Quoted passage:
— Begin —
Each .npz file contains the following keys: ['sample_id', 'image_query', 'point_map', 'image_dop', 'dsm', 'scale', 'extrinsics', 'intrinsics', 'keypoints', 'vertices', 'faces', 'extrinsics_refined']

sample_id: The ID of the sample as string
image_query: The query image as numpy array of shape (H, W, 3)
point_map: The point map as numpy array of shape (H, W, 3)
image_dop: The DOP image as numpy array of shape (H_geo, W_geo, 3), H_geo = W_geo = 1024
dsm: The DSM image as numpy array of shape (H_geo, W_geo, 3), H_geo = W_geo = 1024
scale: The scale of a single pixel in the DOP and DSM images in meters
extrinsics: The extrinsics (world to cam) of the query image as numpy array of shape (3, 4) derived from 3D reconstruction
intrinsics: The intrinsics of the query image as numpy array of shape (3, 3)
— End —
Supplied material:
— Begin —
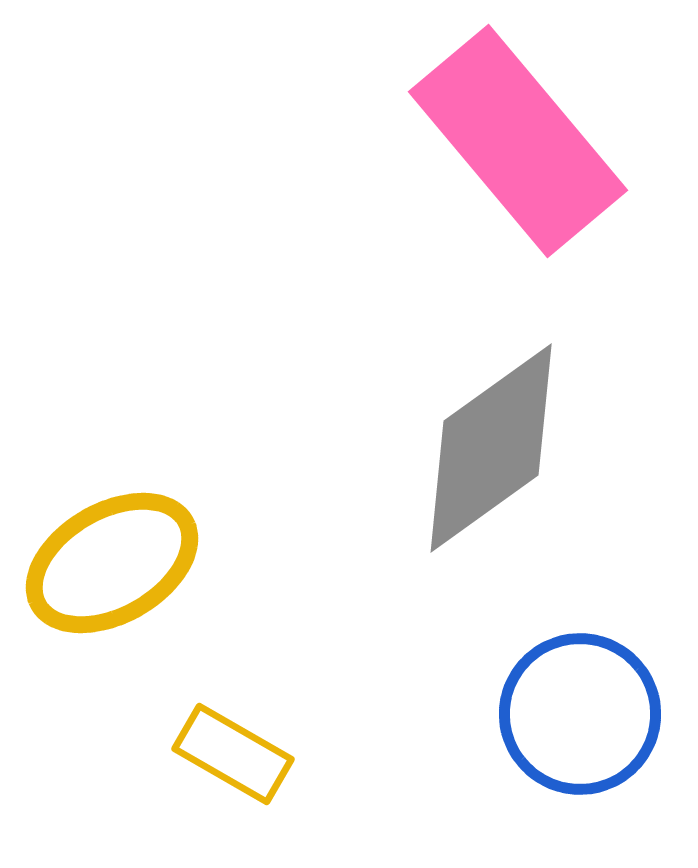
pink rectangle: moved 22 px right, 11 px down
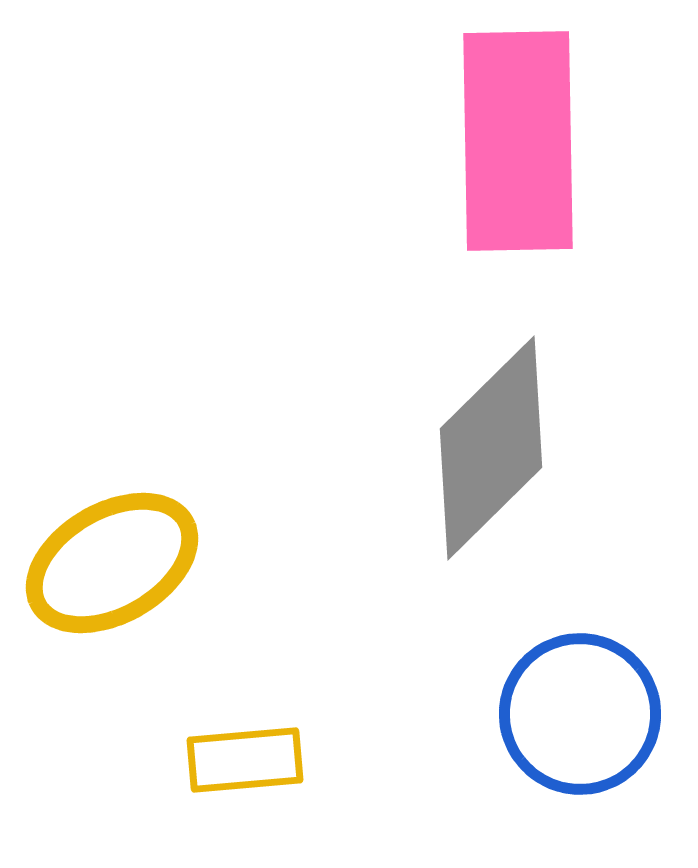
pink rectangle: rotated 39 degrees clockwise
gray diamond: rotated 9 degrees counterclockwise
yellow rectangle: moved 12 px right, 6 px down; rotated 35 degrees counterclockwise
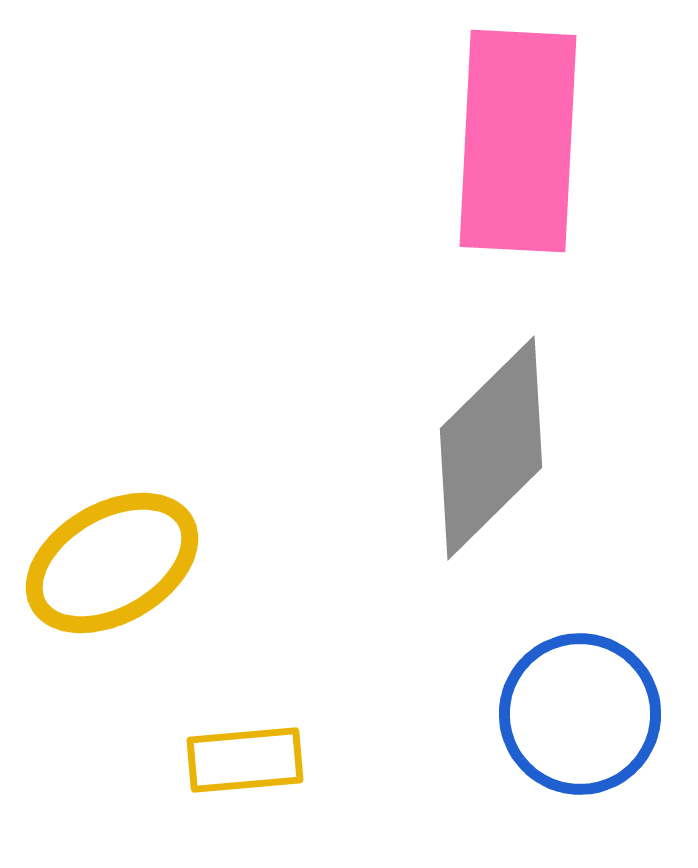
— End —
Objective: Revise the part of the .npz key descriptions that opens with the words "Each .npz file" and closes with "shape (3, 3)", changing "numpy array" to "NumPy array".

Worked solution:
Each .npz file contains the following keys: ['sample_id', 'image_query', 'point_map', 'image_dop', 'dsm', 'scale', 'extrinsics', 'intrinsics', 'keypoints', 'vertices', 'faces', 'extrinsics_refined']

sample_id: The ID of the sample as string
image_query: The query image as NumPy array of shape (H, W, 3)
point_map: The point map as NumPy array of shape (H, W, 3)
image_dop: The DOP image as NumPy array of shape (H_geo, W_geo, 3), H_geo = W_geo = 1024
dsm: The DSM image as NumPy array of shape (H_geo, W_geo, 3), H_geo = W_geo = 1024
scale: The scale of a single pixel in the DOP and DSM images in meters
extrinsics: The extrinsics (world to cam) of the query image as NumPy array of shape (3, 4) derived from 3D reconstruction
intrinsics: The intrinsics of the query image as NumPy array of shape (3, 3)